The first Willow Wren, BGA 162 and known as the Yellow Wren despite being painted green for part of its life remained active, after restoration by Manuel in 1964, into the 1970s, becoming the oldest airworthy glider in the UK. Manuel built a second example which went to South Africa, eventually crashing in 1949. Four other Willow Wrens were built to plans sold by Manuel, three in the UK and one in Australia.

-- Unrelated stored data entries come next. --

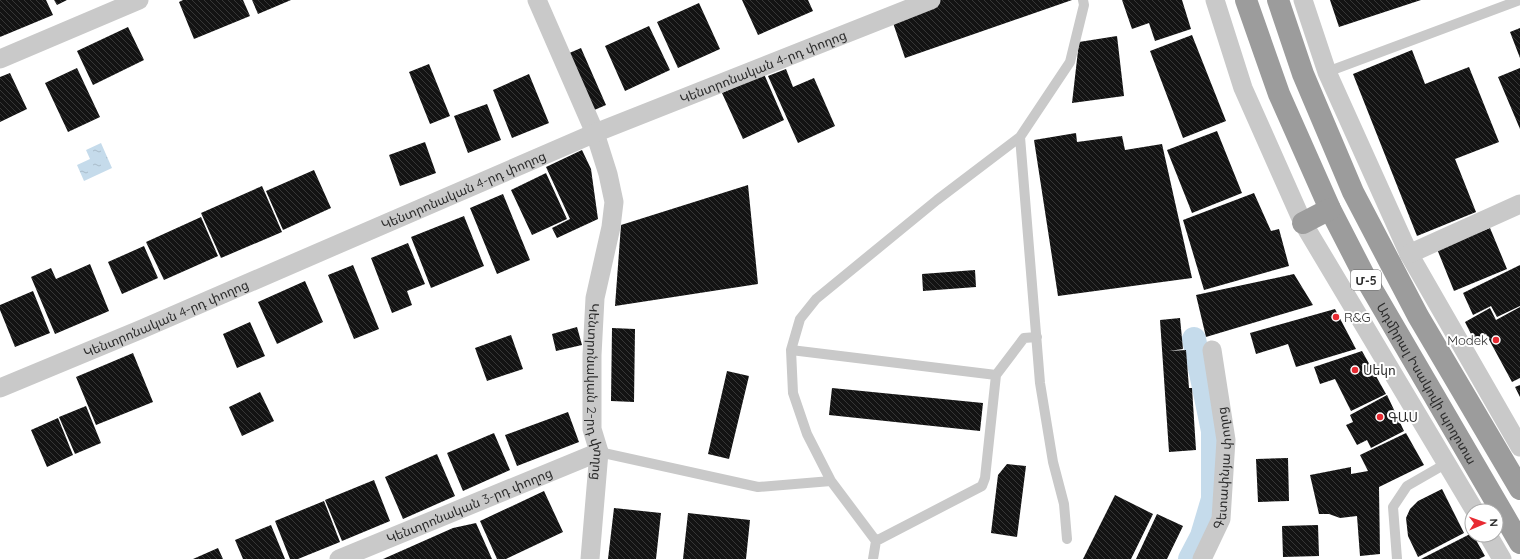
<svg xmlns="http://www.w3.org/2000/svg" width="1520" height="559" viewBox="0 0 1520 559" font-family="Quicksand,'Noto Sans Armenian',sans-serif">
<defs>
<pattern id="water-ripples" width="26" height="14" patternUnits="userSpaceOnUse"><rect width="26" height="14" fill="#c5dbeb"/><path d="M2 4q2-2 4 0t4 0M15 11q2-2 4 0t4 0" fill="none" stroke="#a9bcca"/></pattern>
<pattern id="building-back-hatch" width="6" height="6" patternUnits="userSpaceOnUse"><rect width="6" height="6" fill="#131313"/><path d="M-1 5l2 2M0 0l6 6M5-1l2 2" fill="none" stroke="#363636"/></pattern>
</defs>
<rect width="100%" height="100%" fill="#fff"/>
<!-- water -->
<path fill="url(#water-ripples)" d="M101,143l11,25 -28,13 -7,-16 13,-6 -4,-9z"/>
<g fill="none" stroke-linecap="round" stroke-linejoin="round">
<!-- canal -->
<path stroke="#c5dbeb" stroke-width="24" d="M1190,559l12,-23 11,-37v-68l-19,-92"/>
</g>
<!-- building -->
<path fill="url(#building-back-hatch)" d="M0,0h46l7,15 -53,22z
M54,0h13l-10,5z
M183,0h60l7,16 -56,23 -15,-37z
M252,0h39l-33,14z
M742,0h66l5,11 -55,24z
M940,0h132l-167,58 -14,-41z
M1122,0h60l9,29 -36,12 -6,-18 -17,6z
M1330,0h91l-82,27z
M699,3l21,46 -42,19 -21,-46z
M649,26l21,44 -45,21 -20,-45z
M128,27l16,33 -51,25 -16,-34z
M1520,28v30l-10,-26z
M1192,35l34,86 -43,17 -33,-87z
M1117,36l7,60 -52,7 7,-61z
M581,48l25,57 -14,6 -25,-57z
M1412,50l13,34 44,-17 30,75 -44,17 21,53 -59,24 -64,-162z
M429,64l21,52 -20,8 -21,-52z
M77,68l23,49 -32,15 -23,-49z
M1520,68v61l-22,-52z
M786,69l7,18 21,-9 21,48 -37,17 -30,-67z
M10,73l17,36 -27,13v-45z
M529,74l20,49 -37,15 -19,-48z
M764,74l20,46 -41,19 -21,-46z
M487,104l14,36 -33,13 -14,-37z
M1217,131l25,62 -50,20 -25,-63z
M1076,133l1,9 45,-6 3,14 37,-6 30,134 -134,18 -24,-156z
M425,142l11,31 -36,13 -11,-31z
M582,150l9,19 7,50 -41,19 -5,-10 18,-9 -24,-52z
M314,170l17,38 -48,22 -17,-39z
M546,173l21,46 -35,16 -21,-45z
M748,185l10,99 -143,22 6,-81z
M262,186l20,46 -61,26 -20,-45z
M1254,193l17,38 8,-2 10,37 -85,24 -21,-70z
M503,194l27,66 -33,14 -27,-66z
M464,216l20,50 -53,22 -20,-51z
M201,217l17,39 -54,24 -18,-38z
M1490,228l17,41 -53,22 -17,-42z
M408,243l17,41 -18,7 5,14 -20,8 -21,-55z
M144,246l14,32 -36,16 -14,-32z
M90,264l19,47 -54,23 -24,-57 20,-9 5,11z
M353,265l26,64 -25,10 -26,-64z
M1520,265v41l-23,11 -6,-11 -18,9 -10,-22z
M975,270l1,17 -53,4 -1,-17z
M1294,274l19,31 -107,32 -10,-42z
M305,281l18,41 -46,22 -19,-42z
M33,291l17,42 -35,14 -15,-37v-5z
M1520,307v71l-8,4 -26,-48 -12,6 -9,-18 25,-14 6,12z
M1335,309l21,40 -60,18 -8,-23 -32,10 -6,-21z
M1180,318l3,31 -14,2 17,-1 3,38h3l4,62 -27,2 -9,-132z
M250,322l15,34 -28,12 -14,-34z
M577,327l5,18 -26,6 -4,-17z
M612,328l23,1 -1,73 -23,-1z
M511,335l12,34 -36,12 -12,-33z
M1362,351l24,43 -35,17 -16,-32 -15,5 -6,-17z
M133,353l20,49 -57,23 -20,-48z
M727,371l22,5 -20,83 -21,-5z
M1520,385v12l-5,-10z
M832,388l151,15 -3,28 -151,-16z
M260,392l14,29 -32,15 -13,-29z
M1387,395l17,36 -33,17 -4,-8 -10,5 -11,-20 7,-3 -3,-7z
M86,406l15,37 -26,11 -16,-37z
M568,412l11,30 -62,24 -12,-31z
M58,418l15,37 -26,12 -16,-37z
M494,433l16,37 -47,21 -16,-38z
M1406,433l18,32 -45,22 1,67 -20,2 -3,-40 -17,2 -11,-4h-10l-9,-39 41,-8v7l17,-3 -8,-16z
M437,454l18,42 -52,23 -18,-42z
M1288,458l1,43 -31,1 -2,-43z
M1007,464l19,2 -9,71 -26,-4 7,-58z
M374,480l16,41 -48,20 -17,-41z
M1442,489l22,44 -46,24 -10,-21 -2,-18 4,-9 8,-8z
M544,491l19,41 -57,27h-9l-17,-38z
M1115,495l38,19 -22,45h-48z
M324,501l16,41 -42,17h-8l-15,-38z
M614,508l47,5 -5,46h-48z
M688,513l62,7 -4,39h-63z
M1157,514l26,12 -16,33h-31z
M476,523l16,36h-109l70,-31z
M271,525l14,34h-42l-8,-19z
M1318,525l1,31 -36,1 -1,-31z
M1472,533l13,23 -6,3h-58z
M218,548l5,11h-30z"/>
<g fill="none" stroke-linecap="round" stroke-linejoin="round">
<!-- service -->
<path stroke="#c9c9c9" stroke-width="10" d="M1327,72l193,-72
M1020,137l20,246 13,79 11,42 3,35
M791,350l205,25
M599,452l159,35 73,-6
M876,541l106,-55 3,-8 11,-103 28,-37 13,-1
M873,559l3,-18 -45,-60 -24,-47 -14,-41 -2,-43 9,-31 16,-20 121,-99 83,-63 50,-75 14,-57 -1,-5
M1397,559l-4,-52 14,-21 40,-23"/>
<!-- minor -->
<g stroke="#c9c9c9" stroke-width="19">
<path id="s1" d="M537,0l58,133 13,41 6,28 -3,25 -16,71 -3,57v74l7,23 -9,107"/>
<path d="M1215,0l28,88 60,135 172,288"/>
<path d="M1303,0l24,72 82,182 111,193"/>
<path d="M0,59l139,-59"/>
<path d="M1409,254l111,-50"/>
<path id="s2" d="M0,388l142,-59 453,-196 336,-133"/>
<path d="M1488,535l14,24"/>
<path id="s3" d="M339,559l260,-107"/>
<path id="s4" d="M1202,559l19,-40 5,-79 -14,-90"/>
</g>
<!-- trunk -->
<g stroke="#9c9c9c" stroke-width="22">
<path id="s5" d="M1246,0l33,94 51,115 36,70 154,264"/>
<path d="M1278,0l25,74 50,118 65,124 102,173"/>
<path d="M1303,223l27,-14"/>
</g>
</g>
<!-- markers -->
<g fill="#e82a32" stroke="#fff" stroke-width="1.5">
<circle cx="1336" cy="317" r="4"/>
<circle cx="1496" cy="340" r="4"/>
<circle cx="1355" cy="370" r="4"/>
<circle cx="1380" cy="417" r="4"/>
</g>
<g text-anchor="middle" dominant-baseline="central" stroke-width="4" stroke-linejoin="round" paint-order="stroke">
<!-- shield labels -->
<rect fill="#fff" stroke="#6b6b6b" stroke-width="1" x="1351" y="270" width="30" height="20" rx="3"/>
<g font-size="12" font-weight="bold" fill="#2c2c2c">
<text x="1366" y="280">Մ-5</text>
</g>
<!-- street labels -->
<g font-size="13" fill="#2c2c2c" stroke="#fff">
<text stroke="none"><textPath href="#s2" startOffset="828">Կենտրոնական 4-րդ փողոց</textPath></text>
<text stroke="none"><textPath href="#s2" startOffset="504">Կենտրոնական 4-րդ փողոց</textPath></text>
<text stroke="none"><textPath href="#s2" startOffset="180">Կենտրոնական 4-րդ փողոց</textPath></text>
<text stroke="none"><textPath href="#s5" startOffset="425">Ադմիրալ Իսակովի պողոտա</textPath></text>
<text stroke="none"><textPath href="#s1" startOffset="409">Կենտրոնական 2-րդ փողոց</textPath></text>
<text stroke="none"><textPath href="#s4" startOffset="95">Գետափնյա փողոց</textPath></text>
<text stroke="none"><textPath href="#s3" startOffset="141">Կենտրոնական 3-րդ փողոց</textPath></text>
</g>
<!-- poi labels -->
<g font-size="13" fill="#2c2c2c" stroke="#fff" text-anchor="start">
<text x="1344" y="317">R&amp;G</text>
<text x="1488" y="340" text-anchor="end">Modek</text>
<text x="1363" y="370">Սեկո</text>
<text x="1388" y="417">ԳԱՍ</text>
</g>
</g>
<!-- north arrow -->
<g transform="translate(1484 523) rotate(88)"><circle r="19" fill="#ffffff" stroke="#ababab"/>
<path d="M0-3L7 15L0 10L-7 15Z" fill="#e82a32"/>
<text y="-6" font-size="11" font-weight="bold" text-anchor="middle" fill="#2c2c2c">N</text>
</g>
</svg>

Only one Dunstable Kestrel was factory built. Another Kestrel was constructed from plans in the UK, one in the USA and three more in Australia. The UK plan-built Kestrel crashed at the National Championships in 1939, killing its constructor.

==Aircraft on display==

The Yellow Wren was acquired and restored by the late Mike Beach and others in the mid-1990s and was sold to Brooklands Museum in Surrey in 1998. It is on display at the Gliding Heritage Centre.

==Variants==
Data from Ellison
- Crested Wren
 The first of the series. Only one built, often known as the Red Wren and later registered as BGA 178.

- Willow Wren
 Refined version with modified empennage and rear fuselage allowing internal elevator control wires. Deeper cockpit. Six built.

- Dunstable Kestrel
 1935 development of the Willow Wren designed and built by the Dunstable Sailplane Co. Same wing dimensions, slightly shorter and heavier. Six built.